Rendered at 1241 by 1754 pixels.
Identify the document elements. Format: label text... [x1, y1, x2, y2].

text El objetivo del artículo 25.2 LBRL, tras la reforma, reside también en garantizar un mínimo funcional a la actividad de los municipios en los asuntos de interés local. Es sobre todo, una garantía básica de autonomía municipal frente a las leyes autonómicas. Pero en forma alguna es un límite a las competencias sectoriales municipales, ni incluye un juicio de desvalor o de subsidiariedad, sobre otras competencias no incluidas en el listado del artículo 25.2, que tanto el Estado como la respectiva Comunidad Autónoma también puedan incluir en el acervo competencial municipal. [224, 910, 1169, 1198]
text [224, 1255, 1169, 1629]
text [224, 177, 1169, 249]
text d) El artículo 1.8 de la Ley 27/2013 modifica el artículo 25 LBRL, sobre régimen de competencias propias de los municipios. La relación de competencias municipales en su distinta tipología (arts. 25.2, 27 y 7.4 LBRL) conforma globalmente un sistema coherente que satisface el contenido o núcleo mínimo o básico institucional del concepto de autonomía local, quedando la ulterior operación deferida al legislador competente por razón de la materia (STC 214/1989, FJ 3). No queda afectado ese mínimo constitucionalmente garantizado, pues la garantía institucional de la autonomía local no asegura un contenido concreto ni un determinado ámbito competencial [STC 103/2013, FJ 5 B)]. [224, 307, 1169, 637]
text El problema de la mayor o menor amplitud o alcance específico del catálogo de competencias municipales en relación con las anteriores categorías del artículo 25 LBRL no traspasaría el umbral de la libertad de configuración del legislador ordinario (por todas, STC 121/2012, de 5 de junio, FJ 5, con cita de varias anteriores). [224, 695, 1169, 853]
+ + + +
:: Problem description ::
Once the line containing "text [224, 1255, 1169, 1629]" has been set down, nothing more is wanted; set down each line of the listing above up to it exactly, starting with the first.

:: Response ::
Rendered at 1241 by 1754 pixels.
Identify the document elements. Format: label text... [x1, y1, x2, y2].

text El objetivo del artículo 25.2 LBRL, tras la reforma, reside también en garantizar un mínimo funcional a la actividad de los municipios en los asuntos de interés local. Es sobre todo, una garantía básica de autonomía municipal frente a las leyes autonómicas. Pero en forma alguna es un límite a las competencias sectoriales municipales, ni incluye un juicio de desvalor o de subsidiariedad, sobre otras competencias no incluidas en el listado del artículo 25.2, que tanto el Estado como la respectiva Comunidad Autónoma también puedan incluir en el acervo competencial municipal. [224, 910, 1169, 1198]
text [224, 1255, 1169, 1629]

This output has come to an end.